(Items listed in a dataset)
......

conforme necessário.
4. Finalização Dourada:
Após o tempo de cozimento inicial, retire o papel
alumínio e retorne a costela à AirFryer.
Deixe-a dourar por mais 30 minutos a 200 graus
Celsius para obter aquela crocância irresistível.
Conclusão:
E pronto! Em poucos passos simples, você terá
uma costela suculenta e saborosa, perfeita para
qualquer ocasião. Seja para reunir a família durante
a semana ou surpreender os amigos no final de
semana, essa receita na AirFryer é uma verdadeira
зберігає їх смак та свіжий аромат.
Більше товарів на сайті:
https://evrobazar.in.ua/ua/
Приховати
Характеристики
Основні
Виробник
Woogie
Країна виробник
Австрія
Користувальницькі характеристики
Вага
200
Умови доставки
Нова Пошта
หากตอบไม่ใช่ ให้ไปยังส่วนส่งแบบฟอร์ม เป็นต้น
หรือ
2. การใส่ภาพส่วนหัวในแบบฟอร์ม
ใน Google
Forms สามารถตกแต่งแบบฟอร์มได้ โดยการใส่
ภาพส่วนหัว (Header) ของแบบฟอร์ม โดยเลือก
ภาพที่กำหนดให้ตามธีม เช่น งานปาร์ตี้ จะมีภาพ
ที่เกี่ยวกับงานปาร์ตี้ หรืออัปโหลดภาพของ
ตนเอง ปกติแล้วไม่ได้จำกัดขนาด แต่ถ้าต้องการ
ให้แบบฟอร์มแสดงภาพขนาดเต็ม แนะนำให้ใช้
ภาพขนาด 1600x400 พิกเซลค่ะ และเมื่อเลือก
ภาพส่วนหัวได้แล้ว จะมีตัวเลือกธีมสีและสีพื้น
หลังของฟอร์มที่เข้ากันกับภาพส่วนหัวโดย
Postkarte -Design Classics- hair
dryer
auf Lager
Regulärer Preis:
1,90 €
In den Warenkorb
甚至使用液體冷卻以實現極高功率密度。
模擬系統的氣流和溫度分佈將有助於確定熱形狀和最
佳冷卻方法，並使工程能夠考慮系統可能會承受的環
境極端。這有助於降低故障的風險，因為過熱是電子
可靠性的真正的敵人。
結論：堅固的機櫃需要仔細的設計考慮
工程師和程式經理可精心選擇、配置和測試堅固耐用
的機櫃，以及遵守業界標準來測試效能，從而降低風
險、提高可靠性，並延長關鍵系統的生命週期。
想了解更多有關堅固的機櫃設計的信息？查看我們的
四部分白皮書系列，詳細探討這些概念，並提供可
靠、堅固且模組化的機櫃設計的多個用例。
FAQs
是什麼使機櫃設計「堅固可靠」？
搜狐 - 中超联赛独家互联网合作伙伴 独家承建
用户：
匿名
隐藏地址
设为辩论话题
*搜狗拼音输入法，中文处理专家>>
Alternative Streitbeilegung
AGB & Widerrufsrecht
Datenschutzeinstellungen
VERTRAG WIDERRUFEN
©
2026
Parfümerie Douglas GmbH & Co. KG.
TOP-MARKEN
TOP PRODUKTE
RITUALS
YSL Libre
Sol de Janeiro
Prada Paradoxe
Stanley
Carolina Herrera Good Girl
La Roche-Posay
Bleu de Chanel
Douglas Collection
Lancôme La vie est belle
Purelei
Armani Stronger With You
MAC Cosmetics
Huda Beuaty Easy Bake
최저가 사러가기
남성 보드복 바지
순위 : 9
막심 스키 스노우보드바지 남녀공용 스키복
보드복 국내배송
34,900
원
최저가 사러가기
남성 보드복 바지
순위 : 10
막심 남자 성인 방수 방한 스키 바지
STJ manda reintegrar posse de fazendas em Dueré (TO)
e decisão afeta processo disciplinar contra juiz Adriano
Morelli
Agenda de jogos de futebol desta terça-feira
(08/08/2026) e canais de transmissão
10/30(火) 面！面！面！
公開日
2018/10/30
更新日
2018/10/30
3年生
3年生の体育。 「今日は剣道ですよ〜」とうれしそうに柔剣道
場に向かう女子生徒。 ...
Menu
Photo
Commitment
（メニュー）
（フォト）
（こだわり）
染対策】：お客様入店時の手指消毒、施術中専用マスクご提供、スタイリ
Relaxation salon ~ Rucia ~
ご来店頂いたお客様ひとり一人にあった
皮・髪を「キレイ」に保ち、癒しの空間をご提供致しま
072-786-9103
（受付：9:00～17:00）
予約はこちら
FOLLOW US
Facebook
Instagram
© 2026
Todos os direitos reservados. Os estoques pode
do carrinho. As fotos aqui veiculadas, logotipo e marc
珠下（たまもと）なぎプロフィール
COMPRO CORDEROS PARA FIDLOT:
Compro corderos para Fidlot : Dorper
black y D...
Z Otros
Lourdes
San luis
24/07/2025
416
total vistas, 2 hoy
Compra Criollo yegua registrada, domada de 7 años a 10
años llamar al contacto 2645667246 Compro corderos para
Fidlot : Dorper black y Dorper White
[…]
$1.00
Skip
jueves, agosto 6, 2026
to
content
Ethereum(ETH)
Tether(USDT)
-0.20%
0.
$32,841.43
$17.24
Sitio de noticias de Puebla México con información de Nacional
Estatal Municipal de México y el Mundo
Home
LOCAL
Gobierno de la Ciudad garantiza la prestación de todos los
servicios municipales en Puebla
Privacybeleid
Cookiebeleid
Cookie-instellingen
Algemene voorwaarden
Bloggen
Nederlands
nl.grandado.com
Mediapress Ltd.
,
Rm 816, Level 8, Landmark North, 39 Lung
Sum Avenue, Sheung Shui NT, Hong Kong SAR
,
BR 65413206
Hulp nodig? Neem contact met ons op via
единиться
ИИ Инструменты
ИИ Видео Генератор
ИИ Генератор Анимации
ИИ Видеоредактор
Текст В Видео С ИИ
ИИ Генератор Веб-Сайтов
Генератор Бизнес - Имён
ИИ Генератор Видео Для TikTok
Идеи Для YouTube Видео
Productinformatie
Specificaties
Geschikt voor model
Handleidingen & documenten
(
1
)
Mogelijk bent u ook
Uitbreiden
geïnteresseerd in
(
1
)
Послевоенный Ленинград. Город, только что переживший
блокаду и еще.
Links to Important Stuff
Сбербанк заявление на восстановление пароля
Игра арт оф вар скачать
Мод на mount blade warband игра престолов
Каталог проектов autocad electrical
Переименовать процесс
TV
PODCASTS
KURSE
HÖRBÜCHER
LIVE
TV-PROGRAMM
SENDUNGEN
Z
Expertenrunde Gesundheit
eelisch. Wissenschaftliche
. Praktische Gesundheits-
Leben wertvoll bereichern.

......

• Your assignment:
Swap "AirFryer" for "air fryer" in the listing above, from its first line through the line containing "зберігає їх смак та свіжий аромат.", and reproduce those lines with nothing else altered.

• Exercise result:
conforme necessário.
4. Finalização Dourada:
Após o tempo de cozimento inicial, retire o papel
alumínio e retorne a costela à air fryer.
Deixe-a dourar por mais 30 minutos a 200 graus
Celsius para obter aquela crocância irresistível.
Conclusão:
E pronto! Em poucos passos simples, você terá
uma costela suculenta e saborosa, perfeita para
qualquer ocasião. Seja para reunir a família durante
a semana ou surpreender os amigos no final de
semana, essa receita na air fryer é uma verdadeira
зберігає їх смак та свіжий аромат.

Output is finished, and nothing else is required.